Cerniera fra tre regioni, Lombardia , Veneto  e Trentino, il lago è posto in parallelo all’Adige da cui è diviso dal massiccio del monte Baldo. La strettoia formata dal bacino lacustre condiziona lo spirare dei venti, molti dei quali sono periodici o perfino giornalieri. Sul lago si affacciano i territori di dieci storiche zone di produzione vinicola situate nelle province di Brescia, Mantova e Verona e riunite sotto la denominazione Garda Doc, nata nel 1996. Il Consorzio è stato invece riconosciuto nel 2015 ed operante erga omnes dal 2016, rappresentando 250 soci con i loro 31.000 ettari vitati ed oltre 20 milioni di bottiglie annue prodotte.

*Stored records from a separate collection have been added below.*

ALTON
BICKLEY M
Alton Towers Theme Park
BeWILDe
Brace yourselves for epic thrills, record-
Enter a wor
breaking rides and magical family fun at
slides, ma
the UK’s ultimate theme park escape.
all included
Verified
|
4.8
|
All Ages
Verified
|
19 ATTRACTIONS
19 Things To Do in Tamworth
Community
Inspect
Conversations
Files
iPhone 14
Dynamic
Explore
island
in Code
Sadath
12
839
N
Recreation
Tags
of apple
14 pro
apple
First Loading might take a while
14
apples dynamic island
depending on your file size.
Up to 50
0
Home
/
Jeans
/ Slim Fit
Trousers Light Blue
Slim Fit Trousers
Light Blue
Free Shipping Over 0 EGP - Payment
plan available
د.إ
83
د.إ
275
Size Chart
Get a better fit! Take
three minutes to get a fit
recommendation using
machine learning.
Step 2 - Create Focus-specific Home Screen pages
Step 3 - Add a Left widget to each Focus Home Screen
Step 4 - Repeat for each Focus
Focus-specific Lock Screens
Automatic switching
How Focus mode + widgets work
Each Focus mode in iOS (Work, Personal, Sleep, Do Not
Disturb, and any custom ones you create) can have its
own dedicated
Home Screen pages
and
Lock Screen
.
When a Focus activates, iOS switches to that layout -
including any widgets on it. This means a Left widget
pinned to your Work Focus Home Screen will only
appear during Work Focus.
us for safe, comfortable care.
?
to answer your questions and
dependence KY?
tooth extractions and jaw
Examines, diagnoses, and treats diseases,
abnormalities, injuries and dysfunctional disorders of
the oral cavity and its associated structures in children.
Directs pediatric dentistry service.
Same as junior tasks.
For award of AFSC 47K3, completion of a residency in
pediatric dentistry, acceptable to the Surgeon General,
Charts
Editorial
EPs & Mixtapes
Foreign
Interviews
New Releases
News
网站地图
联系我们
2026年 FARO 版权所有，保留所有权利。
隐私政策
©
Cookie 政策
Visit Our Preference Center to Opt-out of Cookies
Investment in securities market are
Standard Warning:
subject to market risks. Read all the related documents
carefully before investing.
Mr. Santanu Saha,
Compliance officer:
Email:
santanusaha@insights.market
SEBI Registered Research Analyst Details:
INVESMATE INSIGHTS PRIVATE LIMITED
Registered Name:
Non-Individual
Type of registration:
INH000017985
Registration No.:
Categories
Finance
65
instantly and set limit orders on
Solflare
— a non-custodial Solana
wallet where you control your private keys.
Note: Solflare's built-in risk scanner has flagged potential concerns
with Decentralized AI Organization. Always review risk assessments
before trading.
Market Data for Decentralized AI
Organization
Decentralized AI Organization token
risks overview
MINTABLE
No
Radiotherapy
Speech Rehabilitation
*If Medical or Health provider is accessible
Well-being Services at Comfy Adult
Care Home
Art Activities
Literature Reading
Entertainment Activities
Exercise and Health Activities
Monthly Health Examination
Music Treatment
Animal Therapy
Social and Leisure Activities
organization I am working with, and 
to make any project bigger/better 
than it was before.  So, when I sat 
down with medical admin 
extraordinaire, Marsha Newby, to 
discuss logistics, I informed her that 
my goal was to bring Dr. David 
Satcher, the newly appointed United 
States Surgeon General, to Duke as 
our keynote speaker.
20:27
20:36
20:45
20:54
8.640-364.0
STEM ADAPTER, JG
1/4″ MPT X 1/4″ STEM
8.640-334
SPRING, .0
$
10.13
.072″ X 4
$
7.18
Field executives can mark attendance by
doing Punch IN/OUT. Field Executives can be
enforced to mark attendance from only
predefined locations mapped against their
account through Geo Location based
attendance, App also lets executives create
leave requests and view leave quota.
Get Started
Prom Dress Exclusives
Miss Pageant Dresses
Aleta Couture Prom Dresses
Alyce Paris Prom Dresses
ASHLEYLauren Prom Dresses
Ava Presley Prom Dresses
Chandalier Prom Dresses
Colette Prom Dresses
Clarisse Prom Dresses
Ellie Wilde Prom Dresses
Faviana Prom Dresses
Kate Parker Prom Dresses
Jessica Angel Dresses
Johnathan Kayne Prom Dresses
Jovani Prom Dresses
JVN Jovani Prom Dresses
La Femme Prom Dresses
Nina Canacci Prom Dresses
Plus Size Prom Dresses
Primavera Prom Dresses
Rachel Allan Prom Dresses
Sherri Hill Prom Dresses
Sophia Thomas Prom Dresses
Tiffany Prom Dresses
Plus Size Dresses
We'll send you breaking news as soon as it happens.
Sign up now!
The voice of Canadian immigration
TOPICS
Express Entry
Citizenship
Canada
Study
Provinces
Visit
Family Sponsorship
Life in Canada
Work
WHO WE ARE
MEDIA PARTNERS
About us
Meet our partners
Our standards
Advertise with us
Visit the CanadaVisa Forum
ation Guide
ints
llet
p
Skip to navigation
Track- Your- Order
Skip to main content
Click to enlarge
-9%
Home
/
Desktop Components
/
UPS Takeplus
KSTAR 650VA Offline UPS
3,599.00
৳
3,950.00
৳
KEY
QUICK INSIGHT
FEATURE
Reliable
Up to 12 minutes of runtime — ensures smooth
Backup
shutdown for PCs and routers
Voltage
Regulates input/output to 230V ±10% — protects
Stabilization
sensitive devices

La produzione vinicola attualmente prevalente è a bacca bianca, principalmente Chardonnay e Pinot grigio dopo che la Garganega ha subìto un brusco crollo dal 2020 al 2022 quasi dimezzando la sua produzione (- 46%) e passando dai 7.526.251 di bottiglie nel 2020 ai 4.034.680 nel 2022. Le produzioni di Chardonnay e di Pinot grigio sono invece aumentate, rispettivamente del 35% e del 10% nel biennio citato, costituendo così oggi il 57% dell’intera produzione di vino bianco (anche spumante) della Garda Doc. Altri vitigni utilizzati, come da disciplinare della denominazione, sono il Trebbiano di Soave e/o di Lugana, il Merlot, la Corvina, il Marzemino, il Cabernet Sauvignon, oltre a quelli  locali per le altre tipologie di vino.

Al convegno organizzato  a Gardone, presso il Vittoriale, hanno partecipato esponenti a vario titolo del territorio gardesano, tra cui i vertici del Consorzio, Presidente Paolo Fiorini, vice Presidente Giovanna Prandini e Direttore Carlo Alberto Panont.

La grande capacità di questo areale è quella di esprimere una cultura vinicola univoca nonostante i diversi varietali delle diverse denominazioni”: difatti la Garda doc è oggi l’espressione di un sistema aziendale più ampio, comprendendo ben 10 storiche zone di produzione (Valtènesi, S. Martino della Battaglia, Lugana, Colli Mantovani, Custoza, Bardolino, Valpolicella, Valdadige, Durello, Soave).

Focus di quest’anno è stato la presentazione di una carta dei suoli dell’areale gardesano, illustrata da Giuseppe Benciolini, pedologo specialista in rilevamento/elaborazione delle carte dei suoli che, descrivendo i territori della Doc Garda (60 km di area dalle sponde del bresciano fino all’estremo della provincia di Verona) ha parlato di pedodiversità per sottolineare l’enorme diversità di questi suoli causata dai numerosi processi geologici che li hanno formati. La cartografia, rappresentando la sintesi di tutto quello che è accaduto e accade su un certo territorio, in casi come questo appare strumento indispensabile, così come il documentario edito dal Consorzio sull’argomento, particolarmente utile, a mio avviso, per il consumatore estero.